Last week I invoked God with these words:
“You whom I forget when I read the news, use photographs as reminders, headlines as heralds, break open my indifference.”
This week I added my complaint, breaking it down into the three parts that I outlined above:
Current Circumstances – “I hear of the deaths of children, and my misery makes me want to turn away, to bury my distress in comforts and distractions.”
Settled Convictions – “The world should have moments of rest, and release me from the pain of caring, and of failing to care. Your Sabbath should spread among us, and heal us with rest.”
Bold Questions and Accusations – “Why allow us to hear of atrocities when there is so little that we can do about them? You won’t allow us a moment of peaceful ignorance. You bring the clamor to my ears.”
It felt a little odd to complain about how I felt burdened by the death of children. But I wrote it anyway, since complaining rarely makes us look good. In writing it, I realized how selfish and foolish I sounded, but I accept that this is part of the honesty I’m seeking. When I’m complaining, I might sound like a toddler throwing toys. That is, really, the point. There can be something irrational and ridiculous about complaint. When we complain, we have permission to say things that we wouldn’t say if we were feeling mentally and emotionally healthy. We might express some unarticulated and barely recognized conviction, but in expressing it, we disrupt it. I might occasionally believe that I should have an easy and enjoyable path through life, as if such a thing is an enshrined right. Saying it out loud makes me see how ridiculous such an attitude is, and helps me shake it lose, unsettling its status as a secret conviction.
Some More Examples
Last week, I offered the invocations from two poems that I wrote when teaching myself the form of lament. I’ll add to them every week, as further examples of how laments develop. Here are the two poems, with their invocations and their honest complaints.

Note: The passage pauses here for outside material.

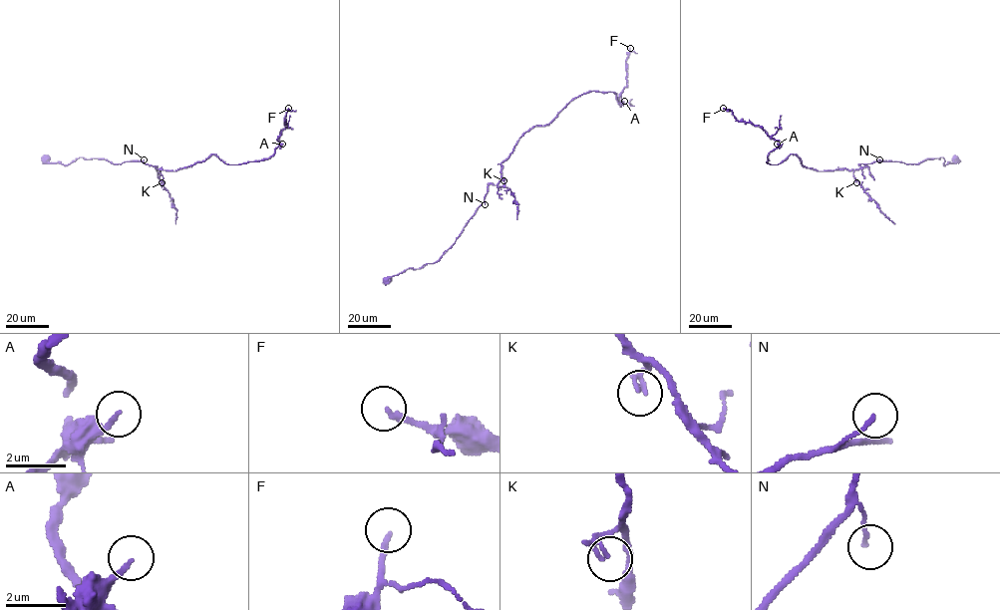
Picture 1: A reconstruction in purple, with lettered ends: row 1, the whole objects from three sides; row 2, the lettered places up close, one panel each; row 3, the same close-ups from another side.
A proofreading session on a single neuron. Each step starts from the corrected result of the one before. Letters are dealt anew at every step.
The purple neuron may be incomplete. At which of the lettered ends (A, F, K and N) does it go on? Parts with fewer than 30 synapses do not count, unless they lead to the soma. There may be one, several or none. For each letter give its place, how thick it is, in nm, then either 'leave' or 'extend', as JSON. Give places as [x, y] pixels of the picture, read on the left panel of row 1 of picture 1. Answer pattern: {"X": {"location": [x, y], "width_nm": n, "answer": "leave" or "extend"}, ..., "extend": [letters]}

from a poem entitled “Lamentation, The Masked Men”
Doxed Divinity,
naked-faced agitator caught in a camera’s eye,
strip away the bully’s costume,
pull the mask down from his face,
send him reeling back in nakedness,
bring him to his knees.
We voted for our destruction,
gave away our liberties because of the price of eggs.
Now doors crack inwards, windows shatter,
the frigid day stalks in, the masked face of winter
squints through beady eyes.
Children weep as gloved hands grasp and hold their heads.
There is no tenderness.
Schools empty, children starve,
and pompous, apostate senators
clasp their hands upon their bellies and regard
our destruction as Your best wish.
Why don’t you haunt their nights and make them weep,
and make the cold stretch across their naked skin?
Why don’t you batter and berate them?
from a poem entitled “Lamentation, Pharaoh’s Silos”
Grain of spirit milled for bread,
fill the children who hide inside,
sharpen their minds,
give freedom to their play,
remind them, through your buried taste,
that they will emerge into daylight,
that the world is always being remade.
This is the season of starvation,
the old season that our ancestors feared,
lean with empty cupboards, sacks emptied of grain.
Joseph built great silos and put them in Pharaoh’s hand.
Pharaoh still controls them, and there’s famine in the land.
The grocery stores are open,
the shelves are laden and the coolers softly glow.
But a glacier spans the city,
and the children live beyond it,
starving on ice flows.
Why aren’t you sunlight, hot and fierce?
Why don’t you drown the pharaohs and lead us into wilderness?